* Problem:
In the records below, begin at the line that has "#6f7391; stroke-width: 4.5" and stop after the line that has "middle; stroke-width: 3;"; quote those lines verbatim and nothing more.

* Source data:
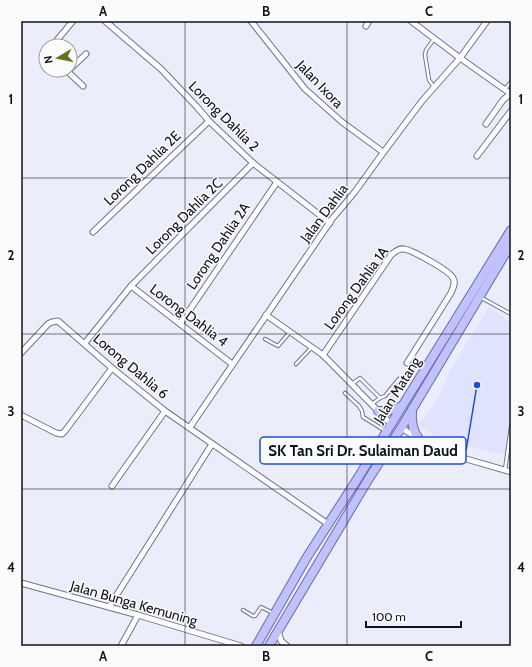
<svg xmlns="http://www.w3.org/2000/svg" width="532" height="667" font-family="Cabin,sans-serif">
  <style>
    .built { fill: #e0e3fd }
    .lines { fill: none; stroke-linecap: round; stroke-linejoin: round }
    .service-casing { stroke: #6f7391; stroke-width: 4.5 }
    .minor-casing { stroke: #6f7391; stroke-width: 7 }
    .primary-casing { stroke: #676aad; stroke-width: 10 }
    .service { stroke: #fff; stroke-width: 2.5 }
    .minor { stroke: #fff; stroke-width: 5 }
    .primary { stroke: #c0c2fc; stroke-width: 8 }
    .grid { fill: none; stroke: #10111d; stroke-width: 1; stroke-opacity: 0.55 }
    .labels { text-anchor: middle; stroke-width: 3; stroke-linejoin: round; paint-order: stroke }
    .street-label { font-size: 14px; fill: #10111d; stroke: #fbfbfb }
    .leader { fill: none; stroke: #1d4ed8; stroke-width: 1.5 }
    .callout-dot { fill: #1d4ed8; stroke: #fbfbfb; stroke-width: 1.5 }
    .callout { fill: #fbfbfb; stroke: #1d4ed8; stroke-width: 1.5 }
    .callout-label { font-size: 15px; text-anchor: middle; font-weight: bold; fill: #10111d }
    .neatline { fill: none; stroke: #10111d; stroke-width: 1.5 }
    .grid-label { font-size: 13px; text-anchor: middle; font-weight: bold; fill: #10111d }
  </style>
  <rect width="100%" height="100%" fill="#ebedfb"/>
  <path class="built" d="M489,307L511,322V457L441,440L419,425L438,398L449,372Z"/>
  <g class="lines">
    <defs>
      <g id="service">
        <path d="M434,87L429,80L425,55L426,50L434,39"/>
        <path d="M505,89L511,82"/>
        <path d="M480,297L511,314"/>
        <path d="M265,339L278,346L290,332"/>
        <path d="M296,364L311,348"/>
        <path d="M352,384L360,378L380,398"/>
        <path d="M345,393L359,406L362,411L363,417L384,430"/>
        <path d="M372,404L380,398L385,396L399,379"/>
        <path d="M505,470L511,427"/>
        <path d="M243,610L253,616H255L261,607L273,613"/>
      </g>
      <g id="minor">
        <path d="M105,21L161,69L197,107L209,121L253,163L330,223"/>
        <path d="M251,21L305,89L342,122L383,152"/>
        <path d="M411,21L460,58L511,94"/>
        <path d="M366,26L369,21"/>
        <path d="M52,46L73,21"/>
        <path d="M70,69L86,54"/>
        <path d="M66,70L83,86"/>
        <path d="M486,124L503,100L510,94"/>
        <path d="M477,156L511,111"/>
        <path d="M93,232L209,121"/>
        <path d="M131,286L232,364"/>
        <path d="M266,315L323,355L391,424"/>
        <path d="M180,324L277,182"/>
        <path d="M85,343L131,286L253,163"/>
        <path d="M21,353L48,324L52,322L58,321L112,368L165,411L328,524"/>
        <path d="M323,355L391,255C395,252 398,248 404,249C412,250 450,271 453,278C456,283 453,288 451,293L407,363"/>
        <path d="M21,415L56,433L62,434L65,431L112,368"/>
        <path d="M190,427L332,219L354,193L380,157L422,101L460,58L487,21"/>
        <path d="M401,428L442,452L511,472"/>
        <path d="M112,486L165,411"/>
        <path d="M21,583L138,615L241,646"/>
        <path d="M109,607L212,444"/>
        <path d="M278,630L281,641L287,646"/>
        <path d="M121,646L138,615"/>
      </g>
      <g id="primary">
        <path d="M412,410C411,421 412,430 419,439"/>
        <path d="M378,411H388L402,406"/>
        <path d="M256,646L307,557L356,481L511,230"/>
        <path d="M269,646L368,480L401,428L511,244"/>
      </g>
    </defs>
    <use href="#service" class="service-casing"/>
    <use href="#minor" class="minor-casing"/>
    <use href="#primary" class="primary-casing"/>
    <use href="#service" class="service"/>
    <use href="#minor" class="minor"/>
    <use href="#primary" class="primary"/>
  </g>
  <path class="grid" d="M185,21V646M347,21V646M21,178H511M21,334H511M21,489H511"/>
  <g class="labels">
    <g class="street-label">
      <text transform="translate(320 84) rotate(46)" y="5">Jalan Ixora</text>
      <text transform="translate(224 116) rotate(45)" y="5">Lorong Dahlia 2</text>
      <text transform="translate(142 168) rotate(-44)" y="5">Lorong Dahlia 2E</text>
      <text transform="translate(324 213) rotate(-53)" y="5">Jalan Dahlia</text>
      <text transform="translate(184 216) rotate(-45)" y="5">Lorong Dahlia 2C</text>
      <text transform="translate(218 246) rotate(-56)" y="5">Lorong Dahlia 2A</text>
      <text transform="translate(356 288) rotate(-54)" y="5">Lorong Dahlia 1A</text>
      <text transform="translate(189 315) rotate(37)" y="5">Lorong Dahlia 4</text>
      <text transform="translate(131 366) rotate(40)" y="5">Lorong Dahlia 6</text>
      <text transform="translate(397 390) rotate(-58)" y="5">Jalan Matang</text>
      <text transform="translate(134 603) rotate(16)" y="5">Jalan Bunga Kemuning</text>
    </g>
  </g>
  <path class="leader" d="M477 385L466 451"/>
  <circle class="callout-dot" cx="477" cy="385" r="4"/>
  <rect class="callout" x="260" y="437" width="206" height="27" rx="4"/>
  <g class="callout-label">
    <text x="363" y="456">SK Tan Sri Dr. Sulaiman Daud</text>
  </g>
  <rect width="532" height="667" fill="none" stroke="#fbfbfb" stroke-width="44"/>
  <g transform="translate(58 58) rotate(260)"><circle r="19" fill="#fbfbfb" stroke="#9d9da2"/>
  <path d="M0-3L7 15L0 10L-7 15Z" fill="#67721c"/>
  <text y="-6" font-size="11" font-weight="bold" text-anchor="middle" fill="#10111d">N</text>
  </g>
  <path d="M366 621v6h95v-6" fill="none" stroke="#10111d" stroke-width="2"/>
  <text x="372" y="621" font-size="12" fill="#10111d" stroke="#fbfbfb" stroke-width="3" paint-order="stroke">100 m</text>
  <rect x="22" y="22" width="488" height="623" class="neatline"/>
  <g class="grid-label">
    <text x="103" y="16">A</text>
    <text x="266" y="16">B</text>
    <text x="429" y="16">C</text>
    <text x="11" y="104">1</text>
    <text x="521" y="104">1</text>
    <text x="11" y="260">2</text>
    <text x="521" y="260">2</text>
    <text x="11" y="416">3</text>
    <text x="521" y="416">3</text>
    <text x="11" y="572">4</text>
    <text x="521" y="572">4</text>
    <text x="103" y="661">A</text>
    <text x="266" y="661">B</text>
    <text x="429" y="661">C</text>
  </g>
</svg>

* Response:
    .service-casing { stroke: #6f7391; stroke-width: 4.5 }
    .minor-casing { stroke: #6f7391; stroke-width: 7 }
    .primary-casing { stroke: #676aad; stroke-width: 10 }
    .service { stroke: #fff; stroke-width: 2.5 }
    .minor { stroke: #fff; stroke-width: 5 }
    .primary { stroke: #c0c2fc; stroke-width: 8 }
    .grid { fill: none; stroke: #10111d; stroke-width: 1; stroke-opacity: 0.55 }
    .labels { text-anchor: middle; stroke-width: 3; stroke-linejoin: round; paint-order: stroke }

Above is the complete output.